Days 68-70/ May 5th-7th – Salem, IL to East St. Louis, IL: The centre of things

For several days now we’ve been drawing nearer to St. Louis, and it’s begun to loom ahead of us in our imagination like some Emerald City rising out of these endless flat plains.  On Wednesday morning we passed a highway distance sign reading ‘St. Louis: 60’, and it’s a measure of how much stronger and fitter we’ve become over the last two months that we were confident of reaching its outskirts by Friday afternoon – and duly did.

We had to work for it: based on an algorithm of our own devising that takes into account the speed, frequency and size of vehicles and the width of the shoulder, the long stretch of road into Carlyle was one of the very worst yet on the walk, a stream of high-speed trucks rumbling by only feet away from us.  Perhaps unsurprisingly, the road was also thick with road-kill, a charnel-house of dead cats and possums.

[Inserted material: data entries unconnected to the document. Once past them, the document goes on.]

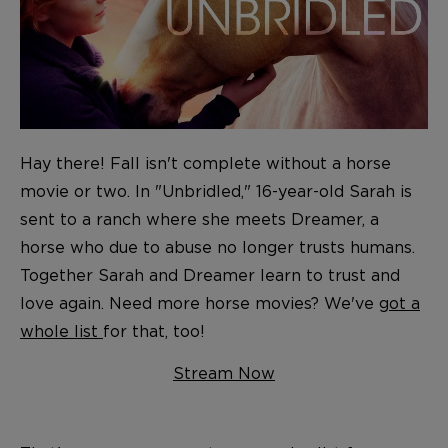
Hay there! Fall isn't complete without a horse
movie or two. In "Unbridled," 16-year-old Sarah is
sent to a ranch where she meets Dreamer, a
horse who due to abuse no longer trusts humans.
Together Sarah and Dreamer learn to trust and
love again. Need more horse movies? We've
got a
whole list
for that, too!
Stream Now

Sally walking in southern Illinois

Sally eats up the miles towards St. Louis

At Salem, we crossed under the teeming lanes of I-57, and rejoined the ecosystem of motel and restaurant chains that feeds off American interstates.  It was a substantial place, the seat of Marion County, but strangely anonymous.  It has two somewhat dubious claims to fame, as the home of Miracle Whip (banned as a biological weapon in some countries) and of William Jennings Bryan, who had the unique distinction of unsuccessfully running for President three times, before winning infamy as the Creationist prosecutor in the Scopes ‘Monkey’ Trial in Tennessee in 1925.  It’s often forgotten that he actually won the case – a low point, even for Tennessee – but he didn’t have long to savour his victory, as he died just five days later.

Death was also on our minds at Beckemeyer.  We stopped to rest in its cemetery, which recorded the changing pattern of emigration to the tiny town and to America in general.  It was dominated by the graves of various 19th– and 20th-century Beckemeyers, Heckelbecks, Fehrings and Griesbaums, but in a shady corner towards the back was a small cluster of newer graves, of Lopezes and Perezes.  At the entrance to town was a memorial to local coal-miners, who died here in their scores until the town’s mine was exhausted in the Thirties.  Today it seemed that the greatest risk here was of dying of boredom.

Dead deer in graveyard in Beckemeyer

Beckemeyer: If you have to get hit by a car, may as well be here

We notched up a minor landmark on our walk in Sandoval, where Route 50 (which we were following, running east-west) meets Route 51 (running north-south); before interstates were built in the Fifties, this was the dead centre of the US road system, with an equal number of highways to the north, south, east and west.  With barely 1,500 people, it was an unlikely hub, but it managed to sustain no fewer than five churches, while the sign outside Sandoval Grade School made the boastful but non-specific claim that ‘Sandoval Students are #1’, and cheerily advertised something called ‘Quilt Bingo’ in the gym at the weekend.

Mother's Day car wash

Mother's Day, Illinois-style

From a distance, the pale little suburban grids of houses in Breese, where we spent the next night, looked like one of those model villages built in the desert by the US military to measure the effects of nuclear blasts.  But it seemed like a happy, thriving little town.  The local chamber of commerce was lunching in Wendy’s, and in the window of the local bank a sign invited participants for an over-35 softball league in the summer.  Central Community High School (‘Home of the Cougars’) was celebrating its second place in the State Dairy Contest, and outside the John Deere outlet a group of portly farmers were vigorously debating the merits of different models of tractors.  By six o’clock, the streets were empty; presumably, like us, the citizens of Breese were holed up at home, glued to the live coverage of the British general election and the early results from Sunderland South.

The electronic sign outside the Knotty Pine Inn & Motel in Breese this morning read ‘Time to Start Enjoying Outdoor Activities’.  We took it at its word with a record 29-mile walk into East St. Louis.  We walked out of town exchanging cheerful waves with spotty boys and spray-tanned girls driving into school together in dune-buggies and pick-ups, then walked for hours along a largely empty Highway 50 through barren fields and into a ceaseless wind.  It was more like hiking across Patagonia than Illinois.  But gradually, we began to see unmistakeable signs that we were getting nearer to the city: yellow newspaper boxes for the St. Louis Post-Dispatch, bus stops, malls and even, at the end of the day, a metro line, which we gratefully took into the city.